SPIRITUAL DIRECTION FORMATION PROGRAM — Sitting, from left: Heather Hedlin holding Miriam, Maureen Chastkiewicz, Gloria Daum, Ron Flamand, Kathy Hitchings, Kim Morrison. Standing: Sheila Trumpy, Cathy McGeragle, Carolyn Crittenden (Co-Director Team: Dianne Mantyka, Bishop Gerry Wiesner, Gisele Bauche) Mona Goodman, Marie-Louise Ternier-Gommers. (Yaworski photo)

Graduates sent forth

By Kiply Lukan Yaworski

SASKATOON — Eleven graduates of a Spiritual Direction Formation Program offered in Saskatoon in 2013-2014 were sent forth this summer in a celebration at Queen’s House of Retreat and Renewal.

Saskatoon Bishop Donald Bolen presided at the eucharist, before joining Queen’s House director Brendan Bitz and Spiritual Direction Formation Program directors Gisele Bauche, Dianne Mantyka and Bishop Emeritus Gerald Wiesner, OMI, in a celebration to recognize those who completed the two-year program.

In his homily, Bolen reflected on the blessings of spiritual direction, and the call of spiritual directors to accompany others in their spiritual journeys, grounded in the Word of God.

“You are sent forth to be agents of healing, agents of listening, agents of reconciliation,” Bolen told the new spiritual directors.

Bolen emphasized the richness and the variety of the Word of God as it addresses human life with messages such as “follow me” or “take courage” or “be not afraid.” Sometimes the Word of God is a word of healing (“little girl, get up” or “go, your faith has made you well”) and sometimes it is a disruptive word, such as “repent” or “are you still without understanding?” At other times, the Word of God poses a question or a challenge.

“Often the word you are going to speak is a word of forgiveness,” the bishop said.

“We are asked to carry the Word, flesh within our flesh, to let it grow richly within us, to be instruments of that word, to be expressions of it . . . it’s a word of justice, a word of hope, it’s a word that calls people to life — to a richer, deeper life — and always, always always it’s a word of mercy.”

Offered at Queen’s House for a number of years, the Spiritual Direction Formation Program gives participants knowledge and skills for providing spiritual direction, while also integrating their own spiritual journey and self awareness, explains program facilitator Gisele Bauche. “Practising being a spiritual director, and reflection assignments facilitated their integration and growth,” she added.

The three program directors — Bauche, Mantyka and Wiesner — bring life experience, ecumenical background in theology, biblical studies, spirituality and prayer, and years of experience in ministry, mission and spiritual formation to the program.

“The spiritual director is a dedicated traveller of the interior pathways who has the skills to accompany another person who is experiencing a hunger for more or for change, disillusionment or transition, and life’s ups or downs,” Bauche describes. “The director listens, encourages, supports and assists individuals to pay attention to God in their lives.”

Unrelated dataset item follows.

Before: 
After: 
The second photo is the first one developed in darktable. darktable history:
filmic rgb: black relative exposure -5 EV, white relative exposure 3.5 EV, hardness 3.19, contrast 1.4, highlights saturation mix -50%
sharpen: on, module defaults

Spiritual directors accompany others in their faith journeys, listening with them to the movement of God in their life experiences, and assisting them in articulating their inner experience, says Bauche. Spiritual direction can provide “greater insight, deeper awareness and surer discernment in one’s desire and effort to live life more fully.”

A variety of teachers and facilitators contributed to the program content that was offered during the formation program.

Topics include: prayer, discernment and contemplation; dream work; traditional Christian mystics and masters; biblical spirituality; Ignatian and Benedictine spirituality; 12-step spirituality; ecumenism: opening spiritual doors; other religious traditions: First Nations spirituality; eco-spirituality and the cosmos; social justice and spirituality; creative expression; spiritual emergencies; integrating spirituality and psychology concerning intimacy and sexuality.

“These were embraced and integrated into the lives of the participants, equipping them to be more fully alive and more present to others in their faith journeys, invitations and challenges,” says Bauche.